Traders attributed the sudden bout of volatility to profit-taking ahead of Sunday's election that sparked large scale selling of stock futures.
"The move down took a lot of people by surprise but what we've been worried about all week is that the level of optimism in the market is way too high," said Ben Collett, head of Asian equities at Sunrise Brokers.
The sell-off comes ahead of Sunday's election to the upper house of parliament. According to Reuters, opinion polls show Prime Minister Shinzo Abe's ruling coalition on track for a clear victory, which would strengthen his economic strategy known as "Abenomics."

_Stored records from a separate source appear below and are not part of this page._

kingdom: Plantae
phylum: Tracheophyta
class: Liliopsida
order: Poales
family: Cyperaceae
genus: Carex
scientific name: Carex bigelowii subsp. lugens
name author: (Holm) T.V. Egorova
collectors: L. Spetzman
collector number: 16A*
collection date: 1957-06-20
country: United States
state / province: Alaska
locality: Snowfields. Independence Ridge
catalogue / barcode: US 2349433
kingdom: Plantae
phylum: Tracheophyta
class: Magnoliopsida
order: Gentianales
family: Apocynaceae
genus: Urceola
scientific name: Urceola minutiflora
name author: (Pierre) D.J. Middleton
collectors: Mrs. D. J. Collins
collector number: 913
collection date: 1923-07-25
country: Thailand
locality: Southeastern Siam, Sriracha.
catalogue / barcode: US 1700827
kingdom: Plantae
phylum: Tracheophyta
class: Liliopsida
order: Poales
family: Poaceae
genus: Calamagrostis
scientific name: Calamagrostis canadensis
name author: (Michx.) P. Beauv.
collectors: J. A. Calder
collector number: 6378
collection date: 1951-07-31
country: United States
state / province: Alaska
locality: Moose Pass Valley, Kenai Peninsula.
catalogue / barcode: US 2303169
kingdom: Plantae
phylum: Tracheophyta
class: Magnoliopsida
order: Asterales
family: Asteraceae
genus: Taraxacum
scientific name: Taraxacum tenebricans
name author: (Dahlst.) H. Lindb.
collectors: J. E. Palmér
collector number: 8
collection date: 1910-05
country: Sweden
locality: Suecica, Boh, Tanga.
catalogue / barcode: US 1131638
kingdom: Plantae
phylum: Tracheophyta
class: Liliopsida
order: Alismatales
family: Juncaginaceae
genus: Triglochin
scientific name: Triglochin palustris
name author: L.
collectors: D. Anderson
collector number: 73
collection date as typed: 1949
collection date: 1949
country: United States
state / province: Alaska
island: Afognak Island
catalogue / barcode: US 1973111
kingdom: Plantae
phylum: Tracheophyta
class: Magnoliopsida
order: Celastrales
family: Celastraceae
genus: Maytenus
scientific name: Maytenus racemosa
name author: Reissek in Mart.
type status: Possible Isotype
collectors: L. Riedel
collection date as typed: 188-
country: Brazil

(Read more: What Sunday's Japan election means for Abenomics)
"The markets are forward thinking. Let's assume he [Abe] wins a massive majority. What else have you got for markets in the month of August? Not a whole lot. This is a forward thinking move to say 'I've made my money this month so I'm out of here,' Collett added.
Sydney loses 0.4%
Australian stocks tracked the Nikkei's losses and retreated further from the 5,000 level, which it briefly crossed in early Asian trade. Resource stocks fell, even as as iron ore prices rose to $131.90 a tonne. Global miners BHP Billiton and Rio Tinto fell 1 percent each.
Oil and gas producer Santos lost 3.6 percent after reporting a 5 percent dip in second-quarter output and warned of a 3 percent reduction in 2013 production guidance.
The next barrier for the benchmark index to cross will be 5,012 points, which would mark a new a one-week high.